_TEXT SECTION:_
▼
The avalanche of merging and take overs had been triggered

In December 2015 Dow and DuPont announced they were merging and that their three (merged) divisions were to be operated as independent companies. Apparently, investors thought the companies were not profitable enough on their own. Especially in crop protection, the high product development costs made this merging of the »smallest of the largest» plenty of sense. DuPont sells the insecticide business and grain herbicide research to FMC.

Perfect match: Bayer and Monsanto

After year-long speculation as to whom Monsanto would now buy, September 2016 saw a surprising development: Bayer going to Monsanto. Whether the Leverkusen company had simply beat the St. Louis one to the gun, remains a matter of speculation. At any rate, the product portfolios of the two companies fitted perfectly together. The fusion of the corporate cultures could perhaps prove a little more difficult. At a single stroke Bayer was presented with a seed division: one of a size it would never have been able to get through purchasing smaller seed specialist companies. And Monsanto got development perspective.

Less spectacular: the planned takeover of Syngenta by ChemChina

The Chinese state-run company already owned Adama in the crop protection sector. Here, the motivation is once again different: China bought competence. This was necessary because, in the long term, it could no longer afford to be seen as the cheapskate of the world. Especially in the agricultural sector, the aim of ChemChina is for higher productivity. China has around 2000 crop protection companies. The government recognised that it had to urgently consolidate the inefficient structures. For Syngenta, on the other hand, the move opened unique access to a market with huge growth opportunities and a technology transfer, especially in the seed area, just at a time when protectionism was once again taking over from globalisation.
▲
_DATA SUPPLIED:_
▼
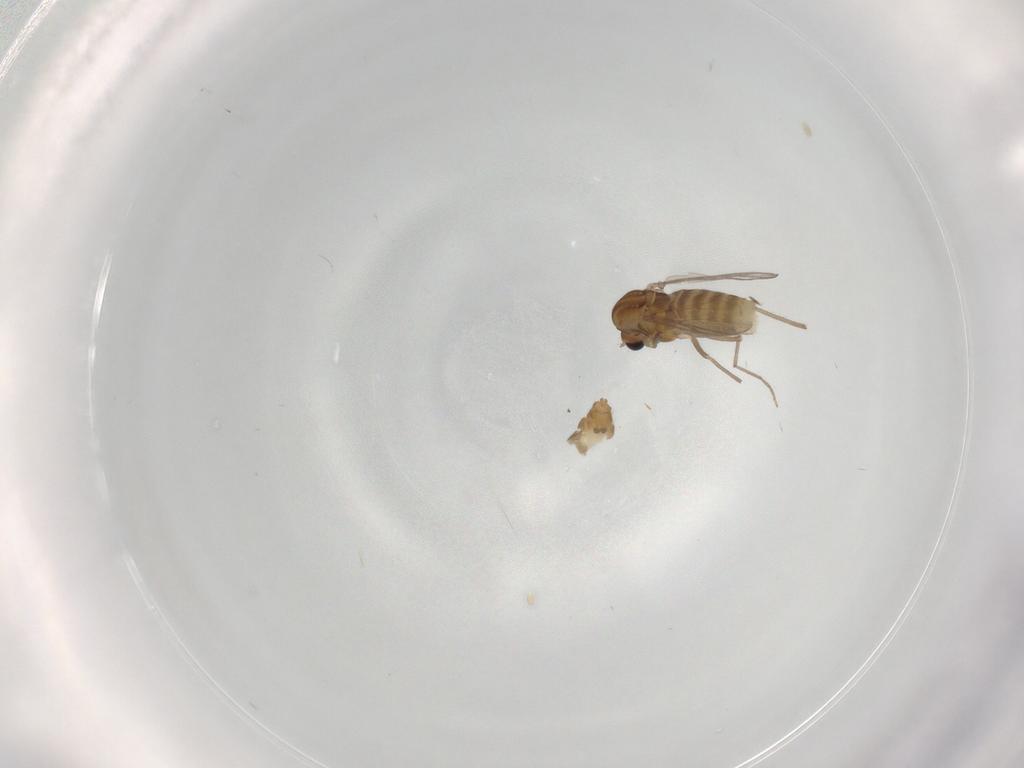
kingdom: Animalia
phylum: Arthropoda
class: Insecta
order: Diptera
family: Chironomidae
▲
_WHAT TO DO:_
Please output, word for word, the passage of the agrochemical mergers text that begins at the words "After year-long speculation" and stops after the words "got development perspective.".

_ANSWER:_
After year-long speculation as to whom Monsanto would now buy, September 2016 saw a surprising development: Bayer going to Monsanto. Whether the Leverkusen company had simply beat the St. Louis one to the gun, remains a matter of speculation. At any rate, the product portfolios of the two companies fitted perfectly together. The fusion of the corporate cultures could perhaps prove a little more difficult. At a single stroke Bayer was presented with a seed division: one of a size it would never have been able to get through purchasing smaller seed specialist companies. And Monsanto got development perspective.